## [Stored data]
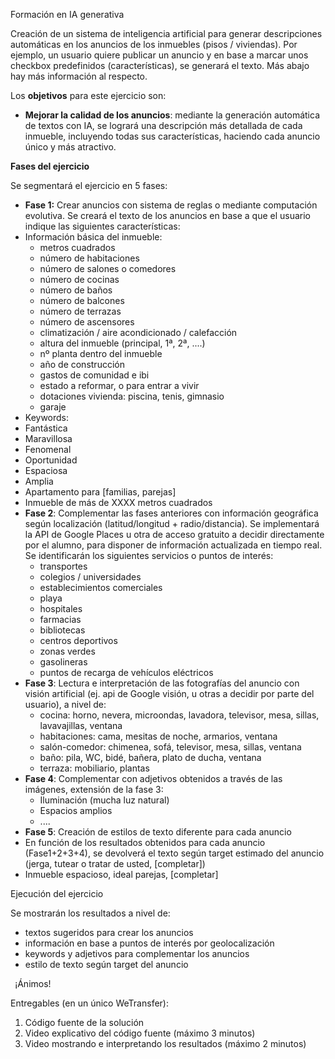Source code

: ﻿Formación en IA generativa

Creación de un sistema de inteligencia artificial para generar descripciones automáticas en los anuncios de los inmuebles (pisos / viviendas). Por ejemplo, un usuario quiere publicar un anuncio y en base a marcar unos checkbox predefinidos (características), se generará el texto. Más abajo hay más información al respecto. 

Los **objetivos** para este ejercicio son: 

- **Mejorar la calidad de los anuncios**: mediante la generación automática de textos  con  IA,  se  logrará  una  descripción más  detallada de  cada  inmueble, incluyendo  todas  sus  características,  haciendo  cada anuncio  único  y  más atractivo. 

**Fases del ejercicio**  

Se segmentará el ejercicio en 5 fases: 

- **Fase 1:** Crear anuncios con sistema de reglas o mediante computación evolutiva. Se creará el texto de los anuncios en base a que el usuario indique las siguientes características: 
- Información básica del inmueble: 
  - metros cuadrados 
  - número de habitaciones 
  - número de salones o comedores 
  - número de cocinas 
  - número de baños 
  - número de balcones 
  - número de terrazas 
  - número de ascensores 
  - climatización / aire acondicionado / calefacción 
  - altura del inmueble (principal, 1ª, 2ª, ....) 
  - nº planta dentro del inmueble 
  - año de construcción 
  - gastos de comunidad e ibi 
  - estado a reformar, o para entrar a vivir 
  - dotaciones vivienda: piscina, tenis, gimnasio 
  - garaje 
- Keywords: 
- Fantástica 
- Maravillosa 
- Fenomenal 
- Oportunidad 
- Espaciosa 
- Amplia 
- Apartamento para [familias, parejas] 
- Inmueble de más de XXXX metros cuadrados 
- **Fase 2**: Complementar las fases anteriores con información geográfica según localización (latitud/longitud + radio/distancia). Se implementará la API de Google Places u otra de acceso gratuito a decidir directamente por el alumno, para disponer de información actualizada en tiempo real. Se identificarán los siguientes servicios o puntos de interés: 
  - transportes 
  - colegios / universidades 
  - establecimientos comerciales 
  - playa 
  - hospitales 
  - farmacias 
  - bibliotecas 
  - centros deportivos 
  - zonas verdes 
  - gasolineras 
  - puntos de recarga de vehículos eléctricos 
- **Fase 3**: Lectura e interpretación de las fotografías del anuncio con visión artificial (ej. api de Google visión, u otras a decidir por parte del usuario), a nivel de: 
  - cocina: horno, nevera, microondas, lavadora, televisor, mesa, sillas, lavavajillas, ventana 
  - habitaciones: cama, mesitas de noche, armarios, ventana 
  - salón-comedor: chimenea, sofá, televisor, mesa, sillas, ventana 
  - baño: pila, WC, bidé, bañera, plato de ducha, ventana 
  - terraza: mobiliario, plantas 
- **Fase 4**: Complementar con adjetivos obtenidos a través de las imágenes, extensión de la fase 3: 
  - Iluminación (mucha luz natural) 
  - Espacios amplios 
  - .... 
- **Fase 5**: Creación de estilos de texto diferente para cada anuncio 
- En función de los resultados obtenidos para cada anuncio (Fase1+2+3+4), se devolverá el texto según target estimado del anuncio (jerga, tutear o tratar de usted, [completar]) 
- Inmueble espacioso, ideal parejas, [completar] 

Ejecución del ejercicio 

Se mostrarán los resultados a nivel de: 

- textos sugeridos para crear los anuncios 
- información en base a puntos de interés por geolocalización 
- keywords y adjetivos para complementar los anuncios 
- estilo de texto según target del anuncio 

` `¡Ánimos! 

Entregables (en un único WeTransfer): 

1. Código fuente de la solución 
1. Video explicativo del código fuente (máximo 3 minutos) 
1. Video mostrando e interpretando los resultados (máximo 2 minutos)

## [What you have to do]
Send back exactly the lines of the listing above starting at the one with "Creación de un" and ending at the one with "Los **objetivos** para", inclusive, and no others.

## [Solved exercise]
Creación de un sistema de inteligencia artificial para generar descripciones automáticas en los anuncios de los inmuebles (pisos / viviendas). Por ejemplo, un usuario quiere publicar un anuncio y en base a marcar unos checkbox predefinidos (características), se generará el texto. Más abajo hay más información al respecto. 

Los **objetivos** para este ejercicio son: 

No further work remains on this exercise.